Petitioner’s trial counsel did not advance the theory that Keith Doppler actually killed Sargent. But petitioner now claims that Keith Doppler fired the fatal shots. As factual support for this allegation, he provides sworn affidavits from Joshua Doppler, Heather Doppler Schultz, and Rhonda Hanestad that claim Keith Doppler has admitted to committing the murder, and the sworn affidavit of Albert Logan in which Logan claims he has actual knowledge of petitioner’s innocence. Han-estad’s claims are properly Knaffla-barred, and the court correctly concluded that Heather Doppler Schultz and Joshua Doppler’s testimony and affidavits did not satisfy the Larrison or Rainer tests. But Logan’s statements were not procedurally barred, and they should have been explored in an evidentiary hearing.
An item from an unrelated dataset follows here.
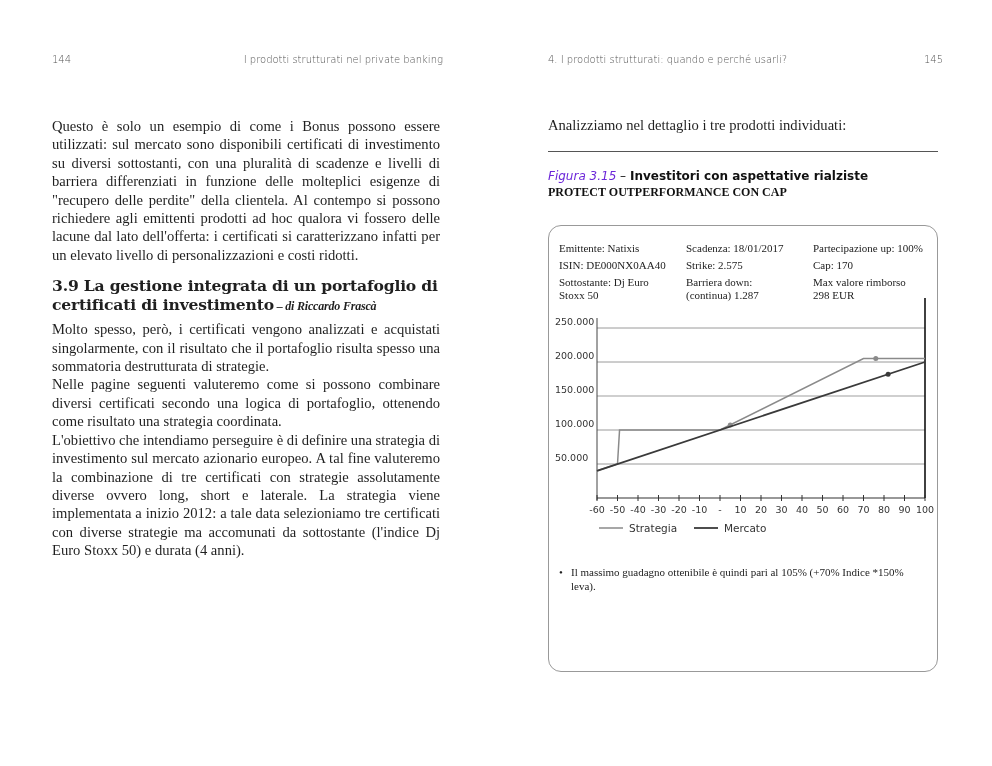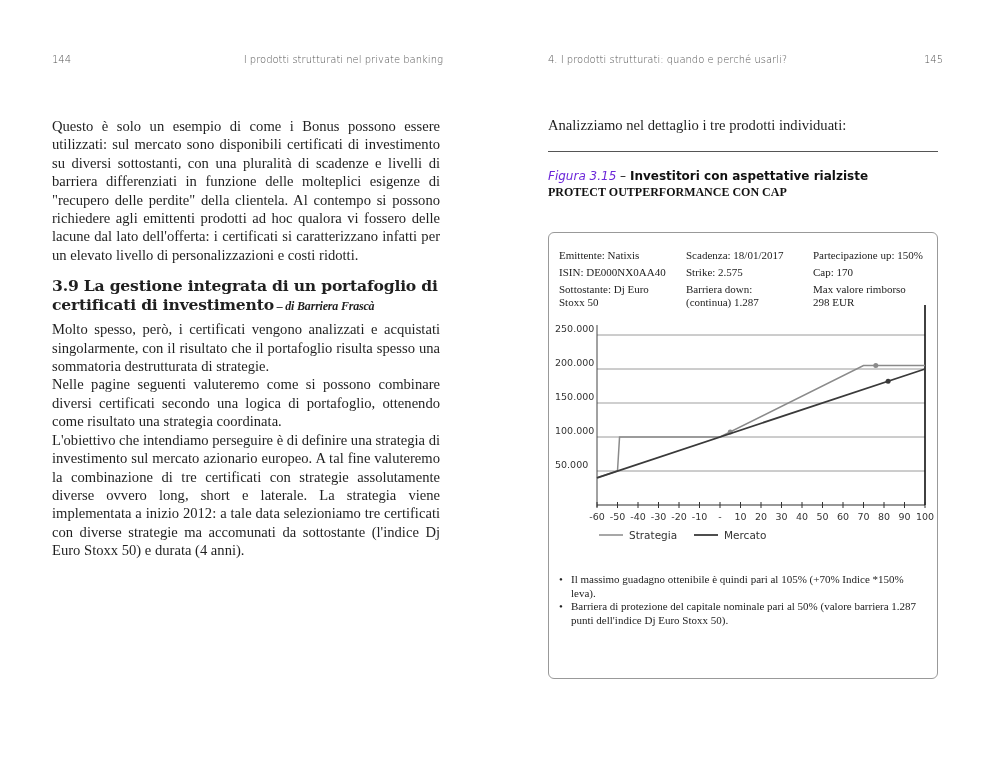"Emittente: Natixis" .box { border-radius: 6px -> 13px; top: 232px -> 225px }
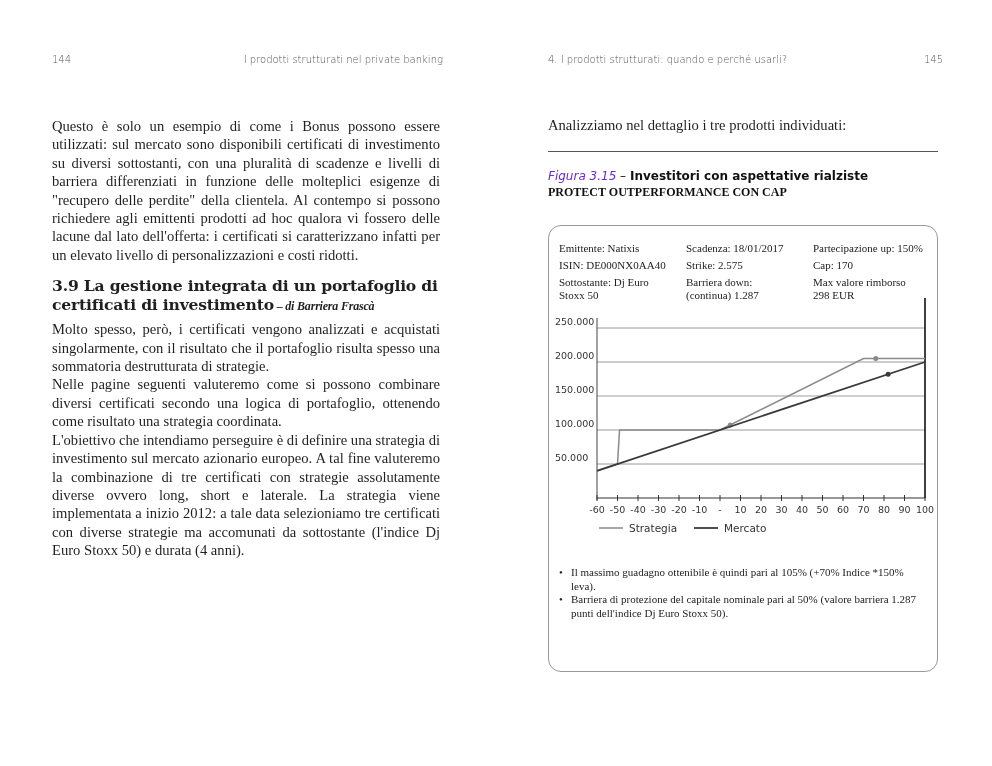"Partecipazione up: 150%" div.info { text: 150% -> 100% }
Given that there is a factual dispute about who actually killed Sargent, and given that Albert Logan claims to have personal knowledge that can resolve that dispute, I conclude that the postconviction court abused its discretion by prohibiting an evidentiary hearing on Logan’s affidavit. Admittedly, the allegation of petitioner’s innocence contained in Logan’s affidavit is bare bones. We would typically require a more detailed allegation before we would order a hearing, but under the facts and circumstances present in this ease, specifically the inconsistencies between the physical evidence and the testimony presented at trial, an evidentiary hearing on Logan’s claim is warranted. As we said in Opsahl, any doubt as to whether the postconviction court should order an evidentiary hearing should be resolved in favor of the hearing. See Opsahl, 677 N.W.2d at 423. Moreover, the postconviction court did conduct a limited evidentiary hearing on the affidavits of Heather Doppler Schultz and Joshua Doppler. It would not have required a significant additional expenditure of judicial resources to have included Logan as part of that hearing. I would reverse the postcon-viction court’s ruling as to Logan’s affidavit and remand for an evidentiary hearing to explore the claim made in paragraph 10 of Logan’s affidavit.

. The other paragraphs contained in Logan's affidavit support (1) Logan's allegation that he gave information to prosecutors "to avoid getting a life sentence at the age of 16,” and (2) Logan's allegation that Keith Doppler asked Logan and petitioner on multiple occasions "how much would it be worth to get rid of Mike Sargent.” Neither of these allegations are specific recantations of Logan’s trial testimony. Instead, they are new facts supporting petitioner's innocence. The court should have reviewed these allegations, as well as the allegation contained in paragraph 10 of Logan’s affidavit, under the Rainer test for newly-discovered evidence, and not under the Larrison test for recanted testimony.